And let us not forget that two of the gifts given to Jesus at his birth by the Magi were rare, quite expensive spices of the time — frankincense and myrrh.
By the Middle Ages, spices were so much in demand that pepper became a form a currency, much like gold dust in the American West.
America even owes its discovery to spices if you believe that Christopher Columbus discovered America. Columbus set sail in 1492 to find a shorter route to the Indies spice fields. Opening up a new spice route to Europe was Columbus’ primary objective; all that stopped him was a continent — North America — got in his way.
In the late 18th and early 19th centuries, as a young America began to dominate world trade, spices became big business, especially in New England. Salem, Massachusetts dominated the North American pepper trade. In 1797 Captain Jonathan Carnes sailed into Salem with a boatload of pepper, becoming the first of nearly 1,000 American ships to make the around-the-world voyage for pepper. The reason was simple: Carnes voyage produced a 700% profit for his investors. Many pepper voyages sailed from New England ports to the spice docks in Sumatra. In fact, New England imported so much pepper (remember that pepper was so valuable it was once used as currency) that the price of pepper fell, in 1843, to less than three cents a pound, ruining many aspects of the American business economy.

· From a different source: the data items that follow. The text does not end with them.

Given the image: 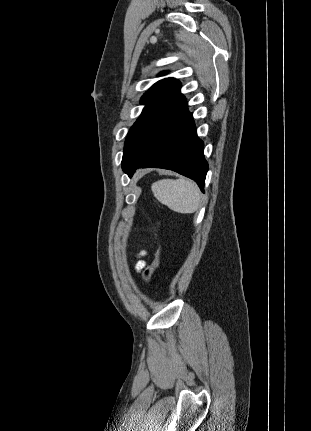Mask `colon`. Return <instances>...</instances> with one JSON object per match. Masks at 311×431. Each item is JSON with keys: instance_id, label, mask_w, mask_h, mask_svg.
Returning a JSON list of instances; mask_svg holds the SVG:
<instances>
[{"instance_id": "5ec220e1", "label": "colon", "mask_w": 311, "mask_h": 431, "mask_svg": "<svg viewBox=\"0 0 311 431\" xmlns=\"http://www.w3.org/2000/svg\"><path fill=\"white\" fill-rule=\"evenodd\" d=\"M163 257H164V251H163V247L161 246L155 261L152 263V265H150L149 267L146 268L145 272H144V277L145 280L147 282H149L153 276V274L155 273V271L161 266L162 262H163Z\"/></svg>"}]
</instances>
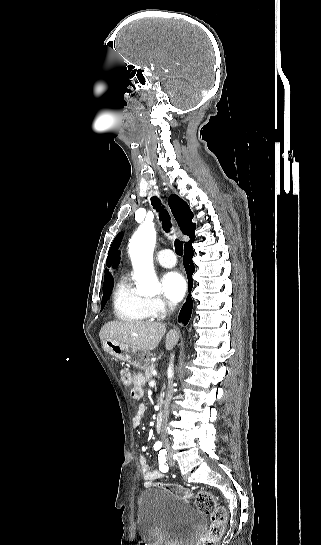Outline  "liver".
I'll list each match as a JSON object with an SVG mask.
<instances>
[{
	"mask_svg": "<svg viewBox=\"0 0 321 545\" xmlns=\"http://www.w3.org/2000/svg\"><path fill=\"white\" fill-rule=\"evenodd\" d=\"M166 333V327L163 323H142V321H110L103 325L99 337L104 339H114L119 343H125L130 347H135L139 351H153L159 345L162 337ZM177 331H169L166 335V349L171 351L178 341Z\"/></svg>",
	"mask_w": 321,
	"mask_h": 545,
	"instance_id": "liver-1",
	"label": "liver"
}]
</instances>
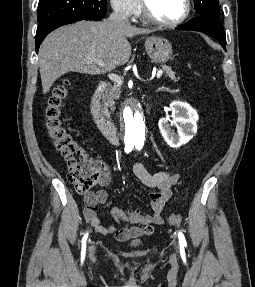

Beginning around 1800, Americans not only desired more spices in their diets, but they began to look for better ways to store the valuable spices that came their way. Small crocks were used as the first spice canisters. And by 1820, farmers and city craftsmen alike were building one-of-a-kind spice cabinets to hold the meager store of spices available. Normally these handcrafted spice cabinets sell for tidy sums at auctions and in antique stores. Look for ones that have original paint on them, lettering, or some other special feature. Most of these old spice cabinets sell for about $100. But exceptional pre-Civil War spice cabinets easily bring $500 or more, and some can still be found in the rafters of old barns or the attics of old houses.
Following the Civil War, the Industrial Revolution blossomed. While hand-made spice cabinets still appeared on farms and on the shrinking Western frontier, the majority of spice cabinets were now manufactured.
Again, watch for painted ones and ones with lettering, especially since spice cabinets and apothecary cabinets were virtually identical during the late 1800s, so the name of spices on the cabinets ensures both its purpose and its value.
From the late 1870s on, tin spice cabinets were produced, becoming the preferred spice cabinet for most homes by 1900. These early tin beauties can easily cost $500 in good condition.
Other spice cabinets worth looking for are old Hoosier spice bottles and rack that once were sold inside the Hoosier Cabinets. These glass and metal sets are quite stunning to use today and are valued at $200 or more if you can find a complete set.
Collectors often begin a spice cabinet collection when they inherit a spice cabinet that once belonged to their mom or grandma. Some of these cabinets are the tacky wooden ones from the 1960s and ’70s that came complete with spice bottles, wooden utensils, and note pads. In good condition, they can add both a sentimental air to a collection and still represent a specific time in American kitchens. If your mom did not leave you one, a vintage ’70s spice cabinet can be found in most antique stores for about $30.
Today, spices are used in nearly everything we eat. It is hard for the modern homemaker to imagine a time when fragrant bits of leaves, seeds and bark once controlled the destiny of empires. Spice racks have changed over time nearly as much as the spice business itself. Most spices are now simply hidden away in a kitchen cabinet or pantry, left in the bottles they were sold in. But there was a day when the spice trade was king, and a collection of old spice cabinets adds both nostalgia and romance to any home.